▸ **YOUR ASSIGNMENT**:
Without changing a single word, restate the entries below.

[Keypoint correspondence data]
"""

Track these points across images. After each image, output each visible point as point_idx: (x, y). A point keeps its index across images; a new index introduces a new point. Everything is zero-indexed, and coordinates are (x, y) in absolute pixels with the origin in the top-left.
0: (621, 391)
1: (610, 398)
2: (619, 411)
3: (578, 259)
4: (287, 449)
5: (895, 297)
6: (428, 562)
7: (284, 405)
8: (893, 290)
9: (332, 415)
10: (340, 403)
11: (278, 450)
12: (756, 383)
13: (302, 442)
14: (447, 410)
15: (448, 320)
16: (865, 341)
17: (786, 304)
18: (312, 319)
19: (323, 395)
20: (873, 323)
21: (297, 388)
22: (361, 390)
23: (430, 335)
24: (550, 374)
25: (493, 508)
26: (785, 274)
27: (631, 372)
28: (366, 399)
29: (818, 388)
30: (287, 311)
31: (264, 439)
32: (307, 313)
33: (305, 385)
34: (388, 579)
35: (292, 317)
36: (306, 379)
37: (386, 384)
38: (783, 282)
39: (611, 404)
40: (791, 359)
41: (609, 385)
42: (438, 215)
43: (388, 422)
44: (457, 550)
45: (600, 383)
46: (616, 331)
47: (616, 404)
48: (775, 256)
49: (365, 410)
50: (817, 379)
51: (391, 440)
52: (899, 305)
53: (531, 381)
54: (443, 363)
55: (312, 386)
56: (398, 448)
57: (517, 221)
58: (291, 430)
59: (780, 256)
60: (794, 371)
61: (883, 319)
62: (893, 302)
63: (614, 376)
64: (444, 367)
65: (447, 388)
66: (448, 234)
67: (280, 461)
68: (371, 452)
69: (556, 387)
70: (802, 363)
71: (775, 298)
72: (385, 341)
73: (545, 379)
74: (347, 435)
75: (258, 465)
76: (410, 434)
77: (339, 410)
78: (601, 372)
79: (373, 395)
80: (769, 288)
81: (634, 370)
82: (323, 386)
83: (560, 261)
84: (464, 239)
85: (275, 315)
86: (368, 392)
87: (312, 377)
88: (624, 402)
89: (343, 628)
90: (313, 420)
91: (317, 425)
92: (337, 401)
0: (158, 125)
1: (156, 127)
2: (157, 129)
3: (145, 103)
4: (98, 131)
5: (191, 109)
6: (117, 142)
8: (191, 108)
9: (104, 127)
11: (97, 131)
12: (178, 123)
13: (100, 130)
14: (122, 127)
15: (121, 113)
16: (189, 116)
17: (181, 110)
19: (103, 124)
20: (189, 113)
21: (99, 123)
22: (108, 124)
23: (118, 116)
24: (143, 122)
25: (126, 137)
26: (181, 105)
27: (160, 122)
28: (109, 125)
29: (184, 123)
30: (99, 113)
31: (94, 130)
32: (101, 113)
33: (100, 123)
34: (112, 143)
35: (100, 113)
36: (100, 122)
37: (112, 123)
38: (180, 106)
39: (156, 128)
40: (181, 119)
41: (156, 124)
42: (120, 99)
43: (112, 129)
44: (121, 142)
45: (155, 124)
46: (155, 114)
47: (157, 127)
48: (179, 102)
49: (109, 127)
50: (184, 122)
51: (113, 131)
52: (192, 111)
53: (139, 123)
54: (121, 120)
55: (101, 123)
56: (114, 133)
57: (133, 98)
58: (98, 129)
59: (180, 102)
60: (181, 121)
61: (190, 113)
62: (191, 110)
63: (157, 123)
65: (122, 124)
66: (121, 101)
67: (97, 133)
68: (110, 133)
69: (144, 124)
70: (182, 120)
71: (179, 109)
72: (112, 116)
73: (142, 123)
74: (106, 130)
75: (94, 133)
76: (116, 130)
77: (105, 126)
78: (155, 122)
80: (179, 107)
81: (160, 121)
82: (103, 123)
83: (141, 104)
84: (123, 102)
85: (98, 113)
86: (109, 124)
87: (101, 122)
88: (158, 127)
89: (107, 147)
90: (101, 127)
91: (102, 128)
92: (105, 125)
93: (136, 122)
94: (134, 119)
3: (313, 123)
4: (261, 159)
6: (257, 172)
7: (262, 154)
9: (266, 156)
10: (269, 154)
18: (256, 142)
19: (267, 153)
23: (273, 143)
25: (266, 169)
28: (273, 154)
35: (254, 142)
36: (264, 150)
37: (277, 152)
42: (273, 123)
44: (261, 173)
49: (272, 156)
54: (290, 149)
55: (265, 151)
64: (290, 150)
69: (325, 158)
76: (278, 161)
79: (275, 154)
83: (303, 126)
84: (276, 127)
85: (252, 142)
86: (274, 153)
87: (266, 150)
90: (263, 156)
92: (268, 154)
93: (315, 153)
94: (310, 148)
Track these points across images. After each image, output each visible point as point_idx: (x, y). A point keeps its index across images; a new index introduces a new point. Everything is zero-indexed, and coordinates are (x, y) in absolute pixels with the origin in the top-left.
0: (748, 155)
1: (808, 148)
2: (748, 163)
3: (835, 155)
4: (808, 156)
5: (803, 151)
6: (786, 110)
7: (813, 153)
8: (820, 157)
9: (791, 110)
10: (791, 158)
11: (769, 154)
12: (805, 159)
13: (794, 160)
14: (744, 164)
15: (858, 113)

"""

▸ **RESPONSE BELOW**:
Track these points across images. After each image, output each visible point as point_idx: (x, y). A point keeps its index across images; a new index introduces a new point. Everything is zero-indexed, and coordinates are (x, y) in absolute pixels with the origin in the top-left.
0: (621, 391)
1: (610, 398)
2: (619, 411)
3: (578, 259)
4: (287, 449)
5: (895, 297)
6: (428, 562)
7: (284, 405)
8: (893, 290)
9: (332, 415)
10: (340, 403)
11: (278, 450)
12: (756, 383)
13: (302, 442)
14: (447, 410)
15: (448, 320)
16: (865, 341)
17: (786, 304)
18: (312, 319)
19: (323, 395)
20: (873, 323)
21: (297, 388)
22: (361, 390)
23: (430, 335)
24: (550, 374)
25: (493, 508)
26: (785, 274)
27: (631, 372)
28: (366, 399)
29: (818, 388)
30: (287, 311)
31: (264, 439)
32: (307, 313)
33: (305, 385)
34: (388, 579)
35: (292, 317)
36: (306, 379)
37: (386, 384)
38: (783, 282)
39: (611, 404)
40: (791, 359)
41: (609, 385)
42: (438, 215)
43: (388, 422)
44: (457, 550)
45: (600, 383)
46: (616, 331)
47: (616, 404)
48: (775, 256)
49: (365, 410)
50: (817, 379)
51: (391, 440)
52: (899, 305)
53: (531, 381)
54: (443, 363)
55: (312, 386)
56: (398, 448)
57: (517, 221)
58: (291, 430)
59: (780, 256)
60: (794, 371)
61: (883, 319)
62: (893, 302)
63: (614, 376)
64: (444, 367)
65: (447, 388)
66: (448, 234)
67: (280, 461)
68: (371, 452)
69: (556, 387)
70: (802, 363)
71: (775, 298)
72: (385, 341)
73: (545, 379)
74: (347, 435)
75: (258, 465)
76: (410, 434)
77: (339, 410)
78: (601, 372)
79: (373, 395)
80: (769, 288)
81: (634, 370)
82: (323, 386)
83: (560, 261)
84: (464, 239)
85: (275, 315)
86: (368, 392)
87: (312, 377)
88: (624, 402)
89: (343, 628)
90: (313, 420)
91: (317, 425)
92: (337, 401)
0: (158, 125)
1: (156, 127)
2: (157, 129)
3: (145, 103)
4: (98, 131)
5: (191, 109)
6: (117, 142)
8: (191, 108)
9: (104, 127)
11: (97, 131)
12: (178, 123)
13: (100, 130)
14: (122, 127)
15: (121, 113)
16: (189, 116)
17: (181, 110)
19: (103, 124)
20: (189, 113)
21: (99, 123)
22: (108, 124)
23: (118, 116)
24: (143, 122)
25: (126, 137)
26: (181, 105)
27: (160, 122)
28: (109, 125)
29: (184, 123)
30: (99, 113)
31: (94, 130)
32: (101, 113)
33: (100, 123)
34: (112, 143)
35: (100, 113)
36: (100, 122)
37: (112, 123)
38: (180, 106)
39: (156, 128)
40: (181, 119)
41: (156, 124)
42: (120, 99)
43: (112, 129)
44: (121, 142)
45: (155, 124)
46: (155, 114)
47: (157, 127)
48: (179, 102)
49: (109, 127)
50: (184, 122)
51: (113, 131)
52: (192, 111)
53: (139, 123)
54: (121, 120)
55: (101, 123)
56: (114, 133)
57: (133, 98)
58: (98, 129)
59: (180, 102)
60: (181, 121)
61: (190, 113)
62: (191, 110)
63: (157, 123)
65: (122, 124)
66: (121, 101)
67: (97, 133)
68: (110, 133)
69: (144, 124)
70: (182, 120)
71: (179, 109)
72: (112, 116)
73: (142, 123)
74: (106, 130)
75: (94, 133)
76: (116, 130)
77: (105, 126)
78: (155, 122)
80: (179, 107)
81: (160, 121)
82: (103, 123)
83: (141, 104)
84: (123, 102)
85: (98, 113)
86: (109, 124)
87: (101, 122)
88: (158, 127)
89: (107, 147)
90: (101, 127)
91: (102, 128)
92: (105, 125)
93: (136, 122)
94: (134, 119)
3: (313, 123)
4: (261, 159)
6: (257, 172)
7: (262, 154)
9: (266, 156)
10: (269, 154)
18: (256, 142)
19: (267, 153)
23: (273, 143)
25: (266, 169)
28: (273, 154)
35: (254, 142)
36: (264, 150)
37: (277, 152)
42: (273, 123)
44: (261, 173)
49: (272, 156)
54: (290, 149)
55: (265, 151)
64: (290, 150)
69: (325, 158)
76: (278, 161)
79: (275, 154)
83: (303, 126)
84: (276, 127)
85: (252, 142)
86: (274, 153)
87: (266, 150)
90: (263, 156)
92: (268, 154)
93: (315, 153)
94: (310, 148)
Track these points across images. After each image, output each visible point as point_idx: (x, y). A point keeps its index across images; a new index introduces a new point. Everything is zero-indexed, and coordinates are (x, y) in absolute pixels with the origin in the top-left.
0: (748, 155)
1: (808, 148)
2: (748, 163)
3: (835, 155)
4: (808, 156)
5: (803, 151)
6: (786, 110)
7: (813, 153)
8: (820, 157)
9: (791, 110)
10: (791, 158)
11: (769, 154)
12: (805, 159)
13: (794, 160)
14: (744, 164)
15: (858, 113)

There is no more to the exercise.